*EXERCISE*.
Print out the records precisely, keeping each line identical to its source.

╭─ SUPPLIED DATA

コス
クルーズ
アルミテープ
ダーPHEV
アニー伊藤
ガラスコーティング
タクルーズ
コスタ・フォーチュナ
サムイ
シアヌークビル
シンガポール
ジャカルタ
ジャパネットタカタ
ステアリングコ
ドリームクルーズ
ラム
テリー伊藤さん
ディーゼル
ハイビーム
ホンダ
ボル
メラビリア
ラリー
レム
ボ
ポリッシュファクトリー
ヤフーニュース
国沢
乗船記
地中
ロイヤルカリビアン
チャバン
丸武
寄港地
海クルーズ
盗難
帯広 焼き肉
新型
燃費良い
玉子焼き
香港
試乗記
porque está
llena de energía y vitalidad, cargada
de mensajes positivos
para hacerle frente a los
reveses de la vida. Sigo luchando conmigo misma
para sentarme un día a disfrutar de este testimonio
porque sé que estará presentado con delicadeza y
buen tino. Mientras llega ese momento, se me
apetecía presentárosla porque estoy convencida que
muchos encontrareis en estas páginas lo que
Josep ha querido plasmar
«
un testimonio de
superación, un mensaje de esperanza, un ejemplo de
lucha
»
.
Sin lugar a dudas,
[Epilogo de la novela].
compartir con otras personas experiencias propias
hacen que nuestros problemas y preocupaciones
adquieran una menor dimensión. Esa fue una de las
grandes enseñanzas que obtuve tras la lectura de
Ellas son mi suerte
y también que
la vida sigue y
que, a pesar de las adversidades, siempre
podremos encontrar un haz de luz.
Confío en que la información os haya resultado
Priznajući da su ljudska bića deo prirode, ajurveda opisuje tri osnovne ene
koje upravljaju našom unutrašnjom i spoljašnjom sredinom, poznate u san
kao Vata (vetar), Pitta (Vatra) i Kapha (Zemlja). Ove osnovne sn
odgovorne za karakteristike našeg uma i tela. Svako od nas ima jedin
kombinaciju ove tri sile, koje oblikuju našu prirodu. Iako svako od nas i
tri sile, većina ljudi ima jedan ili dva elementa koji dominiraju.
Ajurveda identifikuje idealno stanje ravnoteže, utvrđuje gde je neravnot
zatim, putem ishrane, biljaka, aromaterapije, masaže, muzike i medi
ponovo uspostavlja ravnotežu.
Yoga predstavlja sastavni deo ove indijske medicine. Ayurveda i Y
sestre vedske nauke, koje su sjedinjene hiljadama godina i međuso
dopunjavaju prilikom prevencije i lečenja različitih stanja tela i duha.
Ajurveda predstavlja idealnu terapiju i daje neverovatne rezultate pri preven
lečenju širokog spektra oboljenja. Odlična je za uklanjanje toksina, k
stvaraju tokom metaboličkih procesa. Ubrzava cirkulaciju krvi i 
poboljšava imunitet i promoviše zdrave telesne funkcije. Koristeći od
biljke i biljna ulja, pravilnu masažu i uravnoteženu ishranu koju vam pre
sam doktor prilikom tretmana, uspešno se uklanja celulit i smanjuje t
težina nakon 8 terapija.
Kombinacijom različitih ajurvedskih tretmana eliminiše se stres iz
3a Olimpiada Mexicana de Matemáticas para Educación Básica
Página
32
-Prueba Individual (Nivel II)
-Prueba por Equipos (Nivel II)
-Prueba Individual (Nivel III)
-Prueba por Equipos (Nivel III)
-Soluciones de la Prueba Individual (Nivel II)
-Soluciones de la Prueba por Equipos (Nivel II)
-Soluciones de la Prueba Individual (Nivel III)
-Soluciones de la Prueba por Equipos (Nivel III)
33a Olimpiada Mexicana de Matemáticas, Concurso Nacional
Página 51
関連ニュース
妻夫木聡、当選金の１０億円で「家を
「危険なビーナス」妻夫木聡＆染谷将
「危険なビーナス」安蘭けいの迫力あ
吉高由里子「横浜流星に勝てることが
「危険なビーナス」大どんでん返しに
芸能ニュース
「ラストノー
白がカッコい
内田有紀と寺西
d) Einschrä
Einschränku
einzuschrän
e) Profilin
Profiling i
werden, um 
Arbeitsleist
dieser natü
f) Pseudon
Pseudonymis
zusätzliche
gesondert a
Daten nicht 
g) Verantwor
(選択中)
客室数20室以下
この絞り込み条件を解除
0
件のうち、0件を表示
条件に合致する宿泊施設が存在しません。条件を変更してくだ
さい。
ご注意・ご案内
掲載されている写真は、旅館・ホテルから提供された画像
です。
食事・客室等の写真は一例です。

╰─

*SOLUTION TO THIS PROBLEM*.
コス
クルーズ
アルミテープ
ダーPHEV
アニー伊藤
ガラスコーティング
タクルーズ
コスタ・フォーチュナ
サムイ
シアヌークビル
シンガポール
ジャカルタ
ジャパネットタカタ
ステアリングコ
ドリームクルーズ
ラム
テリー伊藤さん
ディーゼル
ハイビーム
ホンダ
ボル
メラビリア
ラリー
レム
ボ
ポリッシュファクトリー
ヤフーニュース
国沢
乗船記
地中
ロイヤルカリビアン
チャバン
丸武
寄港地
海クルーズ
盗難
帯広 焼き肉
新型
燃費良い
玉子焼き
香港
試乗記
porque está
llena de energía y vitalidad, cargada
de mensajes positivos
para hacerle frente a los
reveses de la vida. Sigo luchando conmigo misma
para sentarme un día a disfrutar de este testimonio
porque sé que estará presentado con delicadeza y
buen tino. Mientras llega ese momento, se me
apetecía presentárosla porque estoy convencida que
muchos encontrareis en estas páginas lo que
Josep ha querido plasmar
«
un testimonio de
superación, un mensaje de esperanza, un ejemplo de
lucha
»
.
Sin lugar a dudas,
[Epilogo de la novela].
compartir con otras personas experiencias propias
hacen que nuestros problemas y preocupaciones
adquieran una menor dimensión. Esa fue una de las
grandes enseñanzas que obtuve tras la lectura de
Ellas son mi suerte
y también que
la vida sigue y
que, a pesar de las adversidades, siempre
podremos encontrar un haz de luz.
Confío en que la información os haya resultado
Priznajući da su ljudska bića deo prirode, ajurveda opisuje tri osnovne ene
koje upravljaju našom unutrašnjom i spoljašnjom sredinom, poznate u san
kao Vata (vetar), Pitta (Vatra) i Kapha (Zemlja). Ove osnovne sn
odgovorne za karakteristike našeg uma i tela. Svako od nas ima jedin
kombinaciju ove tri sile, koje oblikuju našu prirodu. Iako svako od nas i
tri sile, većina ljudi ima jedan ili dva elementa koji dominiraju.
Ajurveda identifikuje idealno stanje ravnoteže, utvrđuje gde je neravnot
zatim, putem ishrane, biljaka, aromaterapije, masaže, muzike i medi
ponovo uspostavlja ravnotežu.
Yoga predstavlja sastavni deo ove indijske medicine. Ayurveda i Y
sestre vedske nauke, koje su sjedinjene hiljadama godina i međuso
dopunjavaju prilikom prevencije i lečenja različitih stanja tela i duha.
Ajurveda predstavlja idealnu terapiju i daje neverovatne rezultate pri preven
lečenju širokog spektra oboljenja. Odlična je za uklanjanje toksina, k
stvaraju tokom metaboličkih procesa. Ubrzava cirkulaciju krvi i 
poboljšava imunitet i promoviše zdrave telesne funkcije. Koristeći od
biljke i biljna ulja, pravilnu masažu i uravnoteženu ishranu koju vam pre
sam doktor prilikom tretmana, uspešno se uklanja celulit i smanjuje t
težina nakon 8 terapija.
Kombinacijom različitih ajurvedskih tretmana eliminiše se stres iz
3a Olimpiada Mexicana de Matemáticas para Educación Básica
Página
32
-Prueba Individual (Nivel II)
-Prueba por Equipos (Nivel II)
-Prueba Individual (Nivel III)
-Prueba por Equipos (Nivel III)
-Soluciones de la Prueba Individual (Nivel II)
-Soluciones de la Prueba por Equipos (Nivel II)
-Soluciones de la Prueba Individual (Nivel III)
-Soluciones de la Prueba por Equipos (Nivel III)
33a Olimpiada Mexicana de Matemáticas, Concurso Nacional
Página 51
関連ニュース
妻夫木聡、当選金の１０億円で「家を
「危険なビーナス」妻夫木聡＆染谷将
「危険なビーナス」安蘭けいの迫力あ
吉高由里子「横浜流星に勝てることが
「危険なビーナス」大どんでん返しに
芸能ニュース
「ラストノー
白がカッコい
内田有紀と寺西
d) Einschrä
Einschränku
einzuschrän
e) Profilin
Profiling i
werden, um 
Arbeitsleist
dieser natü
f) Pseudon
Pseudonymis
zusätzliche
gesondert a
Daten nicht 
g) Verantwor
(選択中)
客室数20室以下
この絞り込み条件を解除
0
件のうち、0件を表示
条件に合致する宿泊施設が存在しません。条件を変更してくだ
さい。
ご注意・ご案内
掲載されている写真は、旅館・ホテルから提供された画像
です。
食事・客室等の写真は一例です。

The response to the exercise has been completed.